Al día siguiente me despertaron los machetazos sobre el empedrado. Los señores habían salido. Tenía el desayuno servido, pero apenas probé bocado. En la calle el sol brillaba sobre un pueblo que parecía haber envejecido 200 años en un solo día. Las casas amanecieron tristes y descoloridas. El empedrado se abría en huecos por donde el suelo primitivo se desbordaba desordenadamente. Pasé por un animado mercadillo donde un grupo de turistas compraban encajes y artesanía. Los vendedores los observaban con cierto desdén expectante. Decidí subir la colina para ver la iglesia en la que entró la mujer que me había robado el sueño. Lo que encontré al final del sendero era una ruina abandonada que apenas conseguía mantenerse en pie. En lugar de la puerta labrada, unos maderos podridos me impidieron entrar. No podía creer lo que veía. Después me dejé llevar por mis pasos, sumido en turbios pensamientos, hasta que llegué a la plaza. Allí estaban los galgos que ayer me ladraban, junto a los jardines enrejados. Pero eran de bronce. En el centro de la plaza, el pedestal sostenía la estatua de una mujer de intensa hermosura. Tenía los mismos ojos que ayer se clavaron en los míos.

-En este pueblo, suceden cosas que no todo el mundo está preparado para comprender -la voz de don Roberto sonó a mi espalda, sobresaltándome. Estaba sentado en un banco de hierro, mirando al pueblo que se extendía hasta el final de la colina.

-Ayer traté de advertirle -dijo-, pero usted no quiso escuchar.

-¿Quién es la mujer de la estatua? -le pregunté.

-Una mujer muy extraña -contestó mientras se disponía a encender un habano-, dotada de una rara belleza. Se llamaba Aleida Fernández. Pero usted ya la conoce.

Siguió una historia que nunca podré olvidar. Después me dejó sólo a los pies de la estatua. Allí estuve hasta bien entrada la tarde, cuando el sol empezaba a declinar. Tenía el tiempo justo de llegar a Sancti Spíritu antes de anochecer. Los señores no quisieron cobrarme. Está pagado, dijeron. Está más que bien pagado. Cuando me marché tenía la intención de no volver jamás a Trinidad.

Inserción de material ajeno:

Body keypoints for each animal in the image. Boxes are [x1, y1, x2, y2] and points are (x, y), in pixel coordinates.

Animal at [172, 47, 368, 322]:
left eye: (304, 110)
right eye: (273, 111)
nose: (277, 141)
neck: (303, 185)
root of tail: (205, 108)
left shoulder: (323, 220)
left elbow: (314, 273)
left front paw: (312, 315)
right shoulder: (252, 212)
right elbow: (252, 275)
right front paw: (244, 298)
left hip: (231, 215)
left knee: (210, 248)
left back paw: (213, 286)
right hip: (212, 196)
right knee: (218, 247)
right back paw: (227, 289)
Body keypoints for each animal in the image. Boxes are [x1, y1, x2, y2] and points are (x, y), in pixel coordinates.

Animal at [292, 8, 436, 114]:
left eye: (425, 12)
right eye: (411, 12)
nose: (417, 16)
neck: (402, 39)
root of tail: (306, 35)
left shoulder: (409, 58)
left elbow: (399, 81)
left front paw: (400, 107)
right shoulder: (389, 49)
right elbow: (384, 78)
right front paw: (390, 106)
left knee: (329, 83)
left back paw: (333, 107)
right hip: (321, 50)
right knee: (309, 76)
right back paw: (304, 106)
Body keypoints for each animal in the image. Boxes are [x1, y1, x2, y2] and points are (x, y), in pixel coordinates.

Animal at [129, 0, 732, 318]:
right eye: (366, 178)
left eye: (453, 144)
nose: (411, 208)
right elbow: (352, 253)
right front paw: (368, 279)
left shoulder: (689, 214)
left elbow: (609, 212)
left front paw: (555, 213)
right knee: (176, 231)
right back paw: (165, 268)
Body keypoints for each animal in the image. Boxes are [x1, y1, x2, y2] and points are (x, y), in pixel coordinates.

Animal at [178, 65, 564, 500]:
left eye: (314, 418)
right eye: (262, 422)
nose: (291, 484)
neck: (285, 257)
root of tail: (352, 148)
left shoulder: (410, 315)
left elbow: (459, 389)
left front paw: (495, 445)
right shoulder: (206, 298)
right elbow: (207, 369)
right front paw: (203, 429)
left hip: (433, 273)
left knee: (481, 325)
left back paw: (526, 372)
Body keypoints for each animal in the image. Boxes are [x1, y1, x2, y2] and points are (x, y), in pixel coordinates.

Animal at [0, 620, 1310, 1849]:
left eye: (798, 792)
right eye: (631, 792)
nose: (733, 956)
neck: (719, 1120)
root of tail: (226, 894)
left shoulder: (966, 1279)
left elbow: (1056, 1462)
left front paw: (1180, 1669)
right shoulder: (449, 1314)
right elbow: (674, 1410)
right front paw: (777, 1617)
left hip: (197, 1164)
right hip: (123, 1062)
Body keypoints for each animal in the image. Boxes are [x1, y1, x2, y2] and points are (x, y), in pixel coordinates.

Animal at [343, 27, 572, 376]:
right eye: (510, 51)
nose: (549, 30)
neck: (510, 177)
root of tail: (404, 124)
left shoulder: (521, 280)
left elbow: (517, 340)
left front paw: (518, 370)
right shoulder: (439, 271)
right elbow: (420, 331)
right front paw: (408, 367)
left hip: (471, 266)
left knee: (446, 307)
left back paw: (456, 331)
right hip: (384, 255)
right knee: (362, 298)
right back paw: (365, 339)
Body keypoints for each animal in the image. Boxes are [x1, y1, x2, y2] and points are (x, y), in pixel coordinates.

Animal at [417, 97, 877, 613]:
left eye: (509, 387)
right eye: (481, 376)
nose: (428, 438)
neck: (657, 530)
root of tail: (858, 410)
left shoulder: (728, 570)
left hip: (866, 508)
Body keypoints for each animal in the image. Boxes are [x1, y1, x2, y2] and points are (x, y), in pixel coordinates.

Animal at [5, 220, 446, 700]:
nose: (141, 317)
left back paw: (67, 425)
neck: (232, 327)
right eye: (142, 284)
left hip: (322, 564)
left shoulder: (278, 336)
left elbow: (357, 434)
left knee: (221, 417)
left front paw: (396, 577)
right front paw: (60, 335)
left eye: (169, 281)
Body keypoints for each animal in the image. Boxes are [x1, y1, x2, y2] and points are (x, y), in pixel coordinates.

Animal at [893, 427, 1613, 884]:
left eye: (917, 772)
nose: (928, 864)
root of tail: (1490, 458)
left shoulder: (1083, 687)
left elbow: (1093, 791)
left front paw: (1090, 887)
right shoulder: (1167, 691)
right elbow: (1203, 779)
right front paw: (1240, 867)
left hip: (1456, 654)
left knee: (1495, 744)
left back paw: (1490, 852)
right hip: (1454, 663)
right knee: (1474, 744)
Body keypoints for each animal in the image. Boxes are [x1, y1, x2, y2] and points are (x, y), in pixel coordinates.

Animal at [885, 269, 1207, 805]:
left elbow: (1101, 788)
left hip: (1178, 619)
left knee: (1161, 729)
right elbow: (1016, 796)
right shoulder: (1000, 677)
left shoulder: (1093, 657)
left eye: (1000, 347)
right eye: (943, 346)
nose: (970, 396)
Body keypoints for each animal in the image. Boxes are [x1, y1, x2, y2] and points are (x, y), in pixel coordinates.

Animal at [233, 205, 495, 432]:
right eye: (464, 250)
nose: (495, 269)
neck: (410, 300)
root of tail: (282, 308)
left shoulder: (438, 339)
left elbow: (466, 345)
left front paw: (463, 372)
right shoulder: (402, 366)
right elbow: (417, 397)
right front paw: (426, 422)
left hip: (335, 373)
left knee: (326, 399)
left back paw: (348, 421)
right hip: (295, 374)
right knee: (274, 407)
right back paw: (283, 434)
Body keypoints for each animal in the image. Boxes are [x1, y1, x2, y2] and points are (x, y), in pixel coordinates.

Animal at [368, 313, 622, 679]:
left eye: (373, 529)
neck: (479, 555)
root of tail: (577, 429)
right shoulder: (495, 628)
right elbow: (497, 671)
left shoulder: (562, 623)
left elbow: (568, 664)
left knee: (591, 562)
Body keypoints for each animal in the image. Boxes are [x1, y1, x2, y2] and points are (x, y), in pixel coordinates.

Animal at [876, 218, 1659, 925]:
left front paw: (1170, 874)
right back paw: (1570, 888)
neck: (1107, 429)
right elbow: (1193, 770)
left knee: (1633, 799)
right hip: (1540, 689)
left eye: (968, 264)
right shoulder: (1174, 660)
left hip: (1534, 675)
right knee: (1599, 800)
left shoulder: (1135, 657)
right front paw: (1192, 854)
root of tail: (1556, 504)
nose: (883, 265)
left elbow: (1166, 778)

Han pasado más de tres años, pero algunos días, cuando el sol se acerca a su ocaso y la niebla asciende por las montañas cercanas a mi casa, jirones de ésta alcanzan el jardín y suenan como unos nudillos tocando en la ventana. No he vuelto a Trinidad, pero regreso allí todas las noches. El final de la historia que me contó don Roberto vuelve entonces a mi memoria:

No encontró las preguntas que tanto buscó, ni buscó otras respuestas el día en que con una sonrisa en los labios, Aleida Fernández, la hechicera, se entregó a la muerte en el cadalso. Su último deseo fue ver la luna entre la bruma, como tantas veces la vio en la sierra de Escambray, pero el sol brillaba en lo alto de la plaza de Trinidad. Fue su último pesar. Uno más no importa, dijo a su verdugo, y estas fueron las últimas palabras que le escucharon decir. No las últimas que pronunció, pero aquellas quedaron ocultas a los oídos ajenos. Fue un íntimo susurro que sólo ella retuvo y no quiso repetirlas aun cuando el verdugo le preguntó el porqué de una sonrisa al borde de la muerte. Su voz quedó muda y sonriendo inició el viaje hacia el lugar que ningún vivo conoce. Años después, cuando empezaron a oírse historias que hablaban de los días de niebla, le hicieron una estatua, para intentar sujetarla de nuevo. Pero ella sería siempre libre, como el viento, como el mar… como la niebla.